Wie andere Kritiker des neuen Gesetzes ist auch Özturan überzeugt, dass die Novelle wegen offensichtlicher Eingriffe in die Grundrechte vom türkischen Verfassungsgericht, spätestens aber vom Europäischen Gerichtshof für Menschenrechte in Straßburg verworfen wird. "Ich hoffe aber, dass Gül schon vorher die Notbremse zieht", sagt er.

Recep Tayyip Erdogan (Foto: REUTERS/Murad Sezer)
Kritiker werfen ihm Zensur vor - Recep Tayyip ErdoganBild: Reuters

"Das werden sich die Türken nicht bieten lassen"
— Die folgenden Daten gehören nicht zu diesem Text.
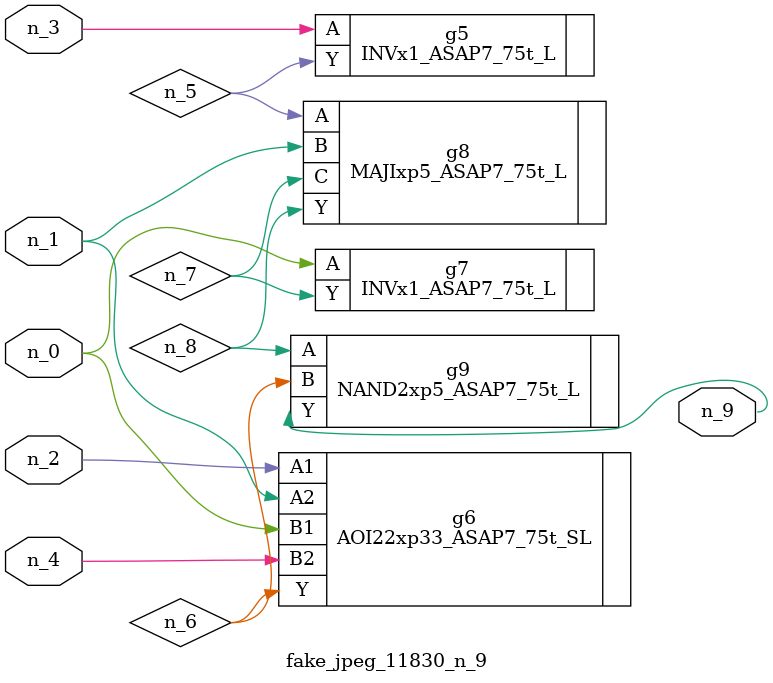
<source format=v>
module fake_jpeg_11830_n_9 (n_3, n_2, n_1, n_0, n_4, n_9);

input n_3;
input n_2;
input n_1;
input n_0;
input n_4;

output n_9;

wire n_8;
wire n_6;
wire n_5;
wire n_7;

INVx1_ASAP7_75t_L g5 ( 
.A(n_3),
.Y(n_5)
);

AOI22xp33_ASAP7_75t_SL g6 ( 
.A1(n_2),
.A2(n_1),
.B1(n_0),
.B2(n_4),
.Y(n_6)
);

INVx1_ASAP7_75t_L g7 ( 
.A(n_0),
.Y(n_7)
);

MAJIxp5_ASAP7_75t_L g8 ( 
.A(n_5),
.B(n_1),
.C(n_7),
.Y(n_8)
);

NAND2xp5_ASAP7_75t_L g9 ( 
.A(n_8),
.B(n_6),
.Y(n_9)
);


endmodule
</source>
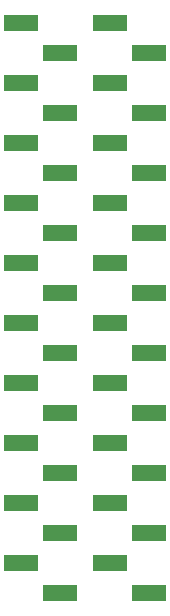
<source format=gbs>
G04 #@! TF.FileFunction,Soldermask,Bot*
%FSLAX46Y46*%
G04 Gerber Fmt 4.6, Leading zero omitted, Abs format (unit mm)*
G04 Created by KiCad (PCBNEW 4.0.7-e2-6376~58~ubuntu16.04.1) date Sat Jan 13 09:46:35 2018*
%MOMM*%
%LPD*%
G01*
G04 APERTURE LIST*
%ADD10C,0.100000*%
%ADD11R,2.910000X1.400000*%
G04 APERTURE END LIST*
D10*
D11*
X164465000Y-83414000D03*
X164465000Y-88494000D03*
X164465000Y-93574000D03*
X164465000Y-98654000D03*
X164465000Y-103734000D03*
X164465000Y-108814000D03*
X164465000Y-113894000D03*
X164465000Y-118974000D03*
X164465000Y-124054000D03*
X164465000Y-129134000D03*
X161155000Y-80874000D03*
X161155000Y-85954000D03*
X161155000Y-91034000D03*
X161155000Y-96114000D03*
X161155000Y-101194000D03*
X161155000Y-106274000D03*
X161155000Y-111354000D03*
X161155000Y-116434000D03*
X161155000Y-121514000D03*
X161155000Y-126594000D03*
X156980000Y-83414000D03*
X156980000Y-88494000D03*
X156980000Y-93574000D03*
X156980000Y-98654000D03*
X156980000Y-103734000D03*
X156980000Y-108814000D03*
X156980000Y-113894000D03*
X156980000Y-118974000D03*
X156980000Y-124054000D03*
X156980000Y-129134000D03*
X153670000Y-80874000D03*
X153670000Y-85954000D03*
X153670000Y-91034000D03*
X153670000Y-96114000D03*
X153670000Y-101194000D03*
X153670000Y-106274000D03*
X153670000Y-111354000D03*
X153670000Y-116434000D03*
X153670000Y-121514000D03*
X153670000Y-126594000D03*
M02*

</source>
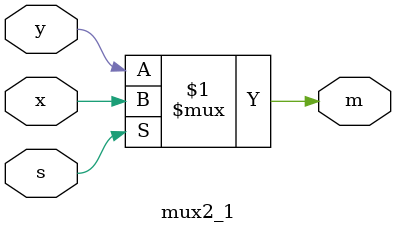
<source format=v>
module bai2a(
	output m,
	input [2:0] s,
	input u, v, w, x, y
);
	wire uv, wx, uvwx;
	mux2_1 m0(uv, s[0], u, v);
	mux2_1 m1(wx, s[0], w, x);
	mux2_1 m2(uvwx, s[1], uv, wx);
	mux2_1 m3(m, s[2], y, uvwx);
	
endmodule 

module mux2_1 (
	output wire m,
	input s, x, y
);
	assign m = s ? x : y;
endmodule
</source>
INETD-Chef Akgül ist da weniger optimistisch. Gül lasse die allermeisten Regierungsvorhaben passieren, sagte er. "Ich habe wenig Hoffnung." Auch ein Gang nach Straßburg sei kein Garant für eine Verbesserung. Selbst wenn die Türkei vom Europäischen Gerichtshof für Menschenrechte verurteilt werde, würde die Regierung eine Geldstrafe zahlen und "wie gehabt weitermachen".

Nur massiver Druck der EU könne Erdogan zum Einlenken bringen, sagt Akgül. Gürkan Özturan von den türkischen Piraten sieht noch eine andere Chance. Wenn das Gesetz einmal in Kraft trete, werde die Regierung an der Reaktion von Millionen Internetznutzern merken, dass sie zu weit gegangen sei: "Das werden sich die Türken nicht bieten lassen".